Two special events (that don’t exist in X) are down and up. They signal “tip touching the surface”. For tablets without real proximity detection, the sequence is: proximity_in, motion, down, frame.

When the tool leaves proximity, a proximity_out event is sent. If any button is still down, a button release event is sent before this proximity event. These button events are sent in the same frame as the proximity event to signal to the client that the buttons were held when the tool left proximity.

If the tool moves out of the surface but stays in proximity (i.e. between windows), compositor-specific grab policies apply. This usually means that the proximity-out is delayed until all buttons are released.

Moving a tool physically from one tablet to the other has no real effect on the protocol, since we already have the tool object from the “tool added” event. All the information is already there and the proximity events on both tablets are all a client needs to reconstruct what happened.

Some extra axes are normalized, i.e. the client knows the range as specified in the protocol (e.g. [0, 65535]), the granularity however is unknown. The current normalized axes are pressure, distance, and slider.

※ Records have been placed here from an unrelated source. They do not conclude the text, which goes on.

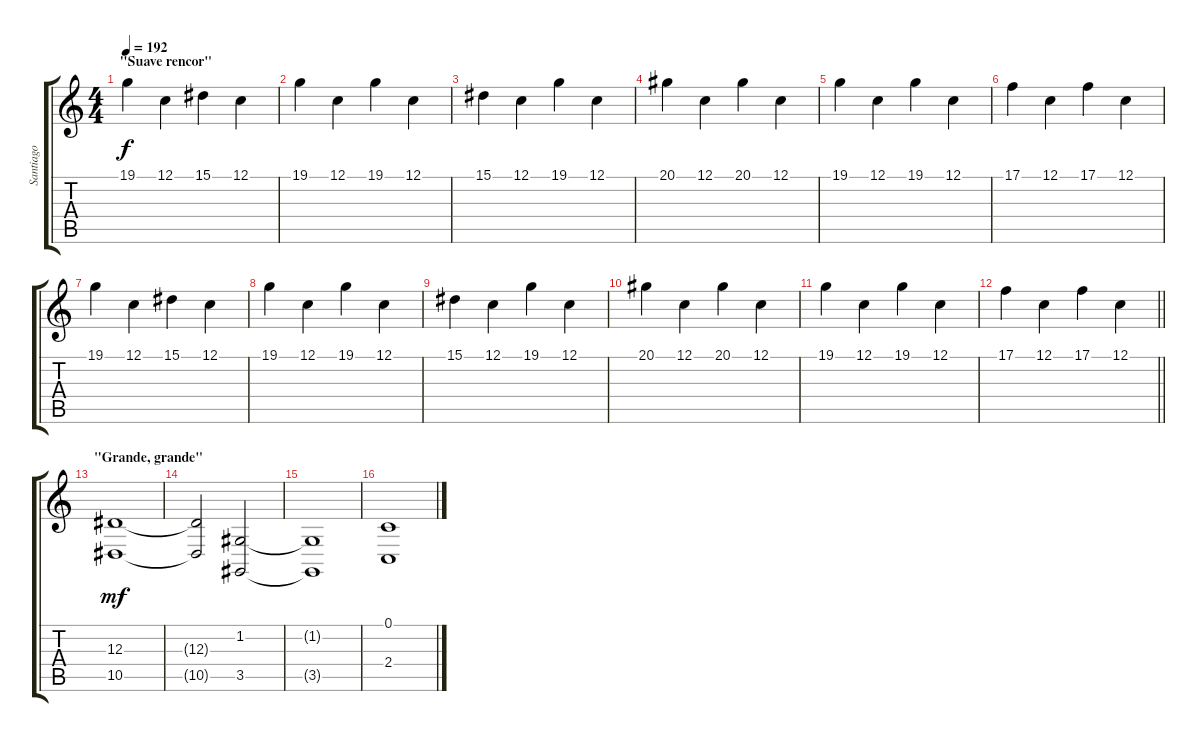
\track ("Santiago" "Santiago") {instrument lead2sawtooth}
\staff {score tabs}
\tuning (C4 G3 Eb3 Bb2 F2 C2) {hide}
\ts (4 4)
\section ("" "\"Suave rencor\"")
\tempo 192
\clef g2
\ks c
19.1.4{dy f instrument brightacousticpiano} 12.1.4 15.1.4 12.1.4 |
19.1.4 12.1.4 19.1.4 12.1.4 |
15.1.4 12.1.4 19.1.4 12.1.4 |
20.1.4 12.1.4 20.1.4 12.1.4 |
19.1.4 12.1.4 19.1.4 12.1.4 |
17.1.4 12.1.4 17.1.4 12.1.4 |
19.1.4{instrument brightacousticpiano} 12.1.4 15.1.4 12.1.4 |
19.1.4 12.1.4 19.1.4 12.1.4 |
15.1.4 12.1.4 19.1.4 12.1.4 |
20.1.4 12.1.4 20.1.4 12.1.4 |
19.1.4 12.1.4 19.1.4 12.1.4 |
\barLineRight lightlight
17.1.4 12.1.4 17.1.4 12.1.4 |
\section ("" "\"Grande, grande\"")
(12.3 10.5).1{dy mf instrument choiraahs} |
(12.3{t} 10.5{t}).2 (1.2 3.5).2 |
(1.2{t} 3.5{t}).1 |
(0.1 2.4).1
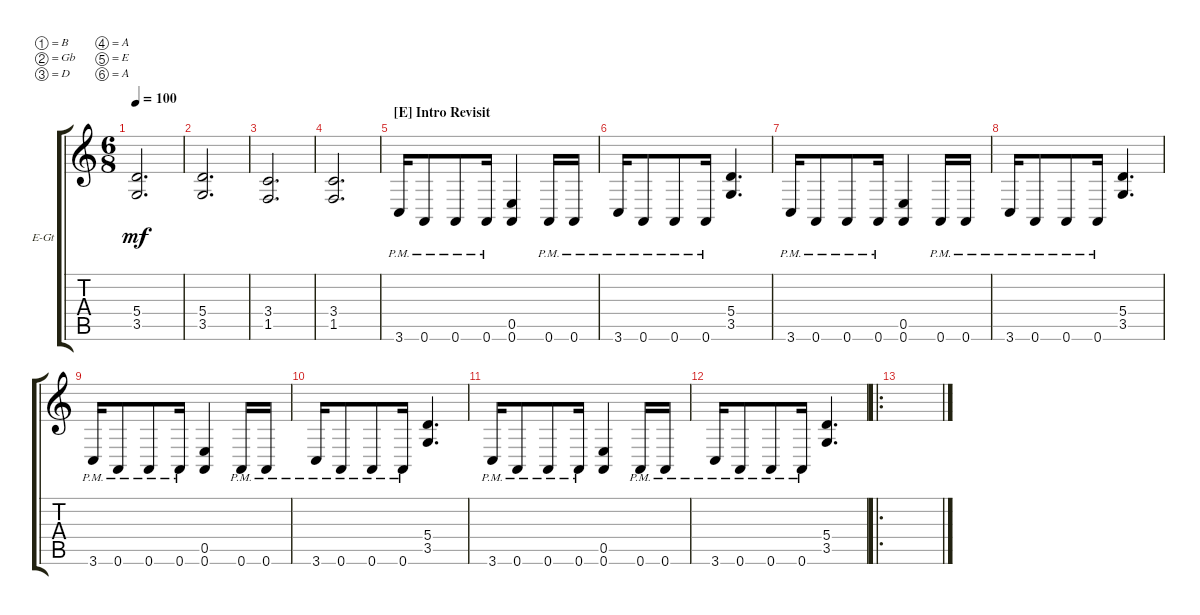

Other extra axes are in physical units as specified in the protocol. The current extra axes with physical units are tilt, rotation and wheel rotation.

Since tablets work independently of the pointer controlled by the mouse, the focus handling is independent too and controlled by proximity. The wp_tablet_tool.set_cursor request sets a tool-specific cursor. This cursor surface may be the same as the mouse cursor, and it may be the same across tools but it is possible to be more fine-grained. For example, a client may set different cursors for the pen and eraser.

Tools are generally independent of tablets and it is compositor-specific policy when a tool can be removed. Common approaches will likely include some form of removing a tool when all tablets the tool was used on are removed.